BEGIN Article
Pentecost 16B September 12, 2021

 Pentecost 15B  

Mark 8:27-38  

Sunday, September 12, 2021  

In what made a top ten list of best mistaken identity stories, the British Broadcasting Corporation (BBC) decided to air a special on a lawsuit between Apple the maker of the iphone and Apple Corporation a music label owned by the Beatles. The BBC invited Guy Kewney, a technology writer and Internet expert for an on-air interview. The same day that Kewney’s interview was to take place another man, Guy Goma, arrived at the same London office for a job interview.  

BBC staffers mistook Guy Goma for Guy Kewney and began making him up and wiring him with a microphone in preparation for the live interview. While this happened, Guy Goma thought that he was being prepared for his job interview and only realized what was happening when the supposed “interview” began. The look on his face at that moment was priceless. Goma maintained his composure, but, as you can imagine, his responses were a bit interesting. When asked whether he was surprised about the verdict of the legal battle, he replied, “I’m very surprised to see this verdict come on me. I was not expecting that.”  

While the gospel text for today is commonly referred to as the Confession of Peter, where Peter correctly identifies Jesus as the Messiah, perhaps we might more aptly refer to it as the story of mistaken identity. Certainly, there is a good deal of confusion and faulty expectations. In the middle of his ministry in Mark’s gospel, Jesus poses the question to his friends, “Who do people say that I am?” Clearly, there is no unanimity. Some say John the Baptist, some say Elijah, some say one of the great prophets of old. And then to the question of, “Who do you say that I am?” Peter hits it out of the park. You are the Messiah. Full stop! What an insight, and what a revelation! For within first century Judaism, the Messiah was the long awaited response by God to the needs and fears and concerns of the people.
END Article
BEGIN Given records
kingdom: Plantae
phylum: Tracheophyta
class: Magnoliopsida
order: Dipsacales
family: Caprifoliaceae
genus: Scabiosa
END Given records
BEGIN Given records
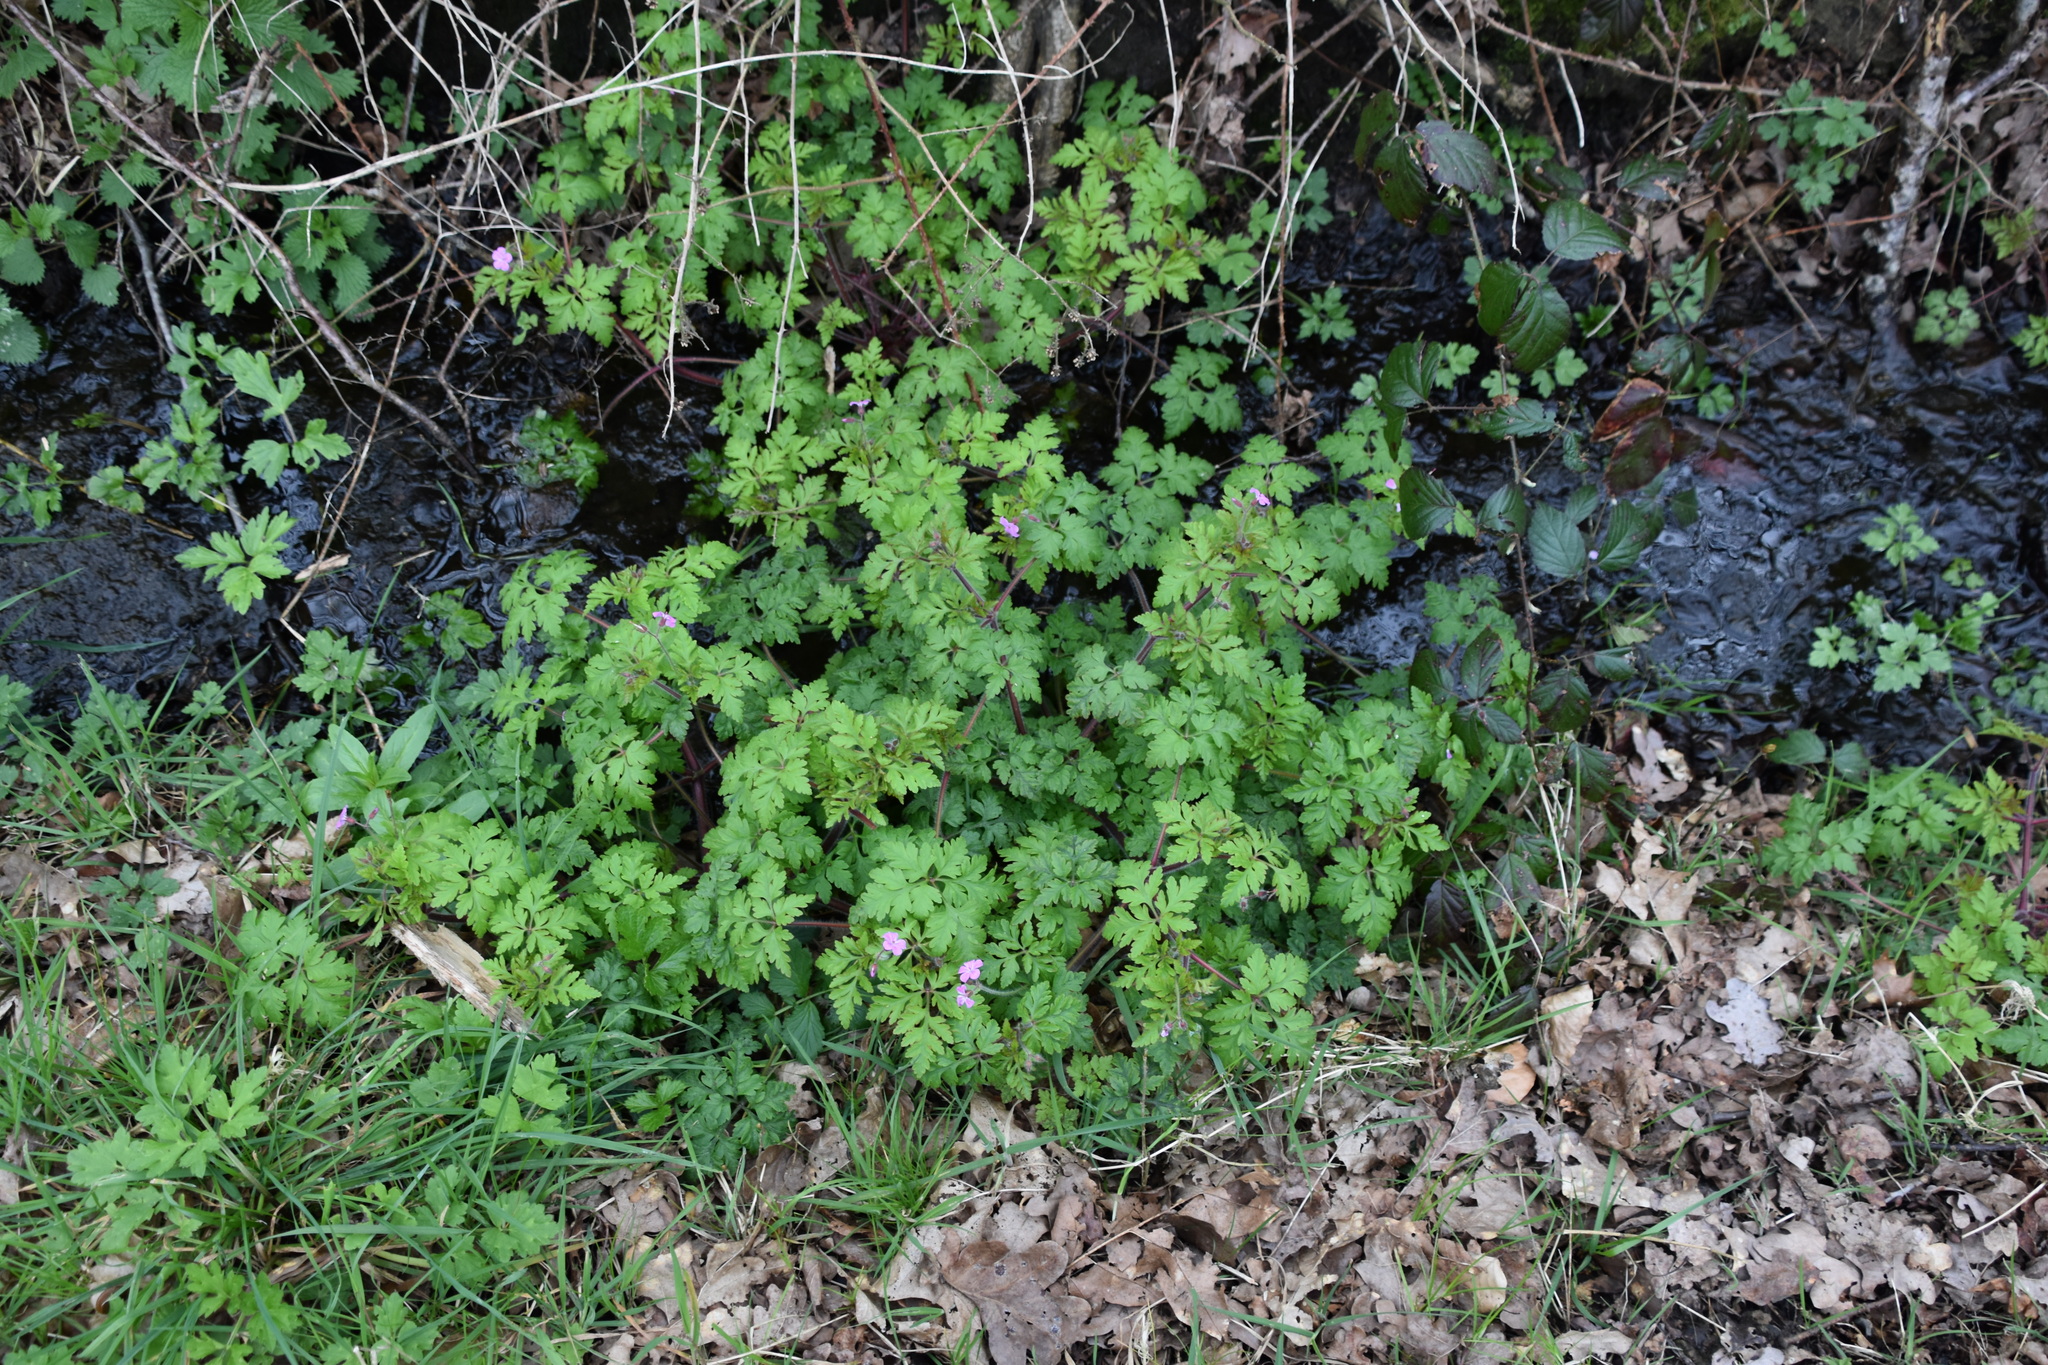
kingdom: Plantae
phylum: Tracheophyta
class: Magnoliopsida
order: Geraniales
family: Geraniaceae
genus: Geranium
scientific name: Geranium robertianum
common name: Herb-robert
END Given records
BEGIN Given records
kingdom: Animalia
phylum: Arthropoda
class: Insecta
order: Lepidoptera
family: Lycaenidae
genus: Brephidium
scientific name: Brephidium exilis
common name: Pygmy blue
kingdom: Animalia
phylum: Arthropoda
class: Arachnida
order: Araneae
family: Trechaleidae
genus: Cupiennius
END Given records
▶ Tasks
(a) In the sermon on Mark 8:27-38, how is Guy Kewney described?
(b) Extend the sermon on Mark 8:27-38, picking up right after its final sentence.

▶ Task-by-task answers
(a) A technology writer and Internet expert.

(b)
Indeed, this past Wednesday during the weekly call with the Bishops of the Episcopal Church in Connecticut, we observed the readings for the Feast Day of the Virgin Mary. Luke 1 struck me as rather interesting set alongside the gospel text for today. In Luke we hear:  

The angel [Gabriel] said to her, ‘Do not be afraid, Mary, for you have found favour with God. And now, you will conceive in your womb and bear a son, and you will name him Jesus. He will be great, and will be called the Son of the Most High, and the Lord God will give to him the throne of his ancestor David. He will reign over the house of Jacob forever, and of his kingdom there will be no end.    

Luke lays it out pretty clearly. In popular Jewish thought, the Messiah was to return Israel to power, prestige, prominence. Mary’s son was to be great, take over David’s throne, reign forever. So you might guess that Jesus’ rejoinder to Peter’s confession leaves the disciples scratching their heads. Rather than power, Jesus talks about suffering. Rather than prestige, Jesus acknowledges that he will be killed. Rather than prominence, Jesus predicts vulnerability. Rather than the computer expert, the disciples get what they perceive to be the job interviewee.  

This cannot be! This cannot happen! Peter says as much. As my tennis friends are wont to say, Peter goes from hero to zero in an instant! In less time that it takes to look up the meaning of the word Messiah--which means “anointed one”--Peter moves from aptly identifying Jesus to Jesus turning on him and saying, “Get behind me, Satan! For you are setting your mind not on divine things but on human things.” Clearly, the identity that Peter expected and the one that Jesus expresses are at odds. Jesus tells his friends that he must go to Jerusalem and “undergo great suffering, and be rejected by the elders, the chief priests, and the scribes, and be killed, and after three days rise again.” They want someone who will bring them back to a place on the world stage, an end to brutal Roman occupation, freedom.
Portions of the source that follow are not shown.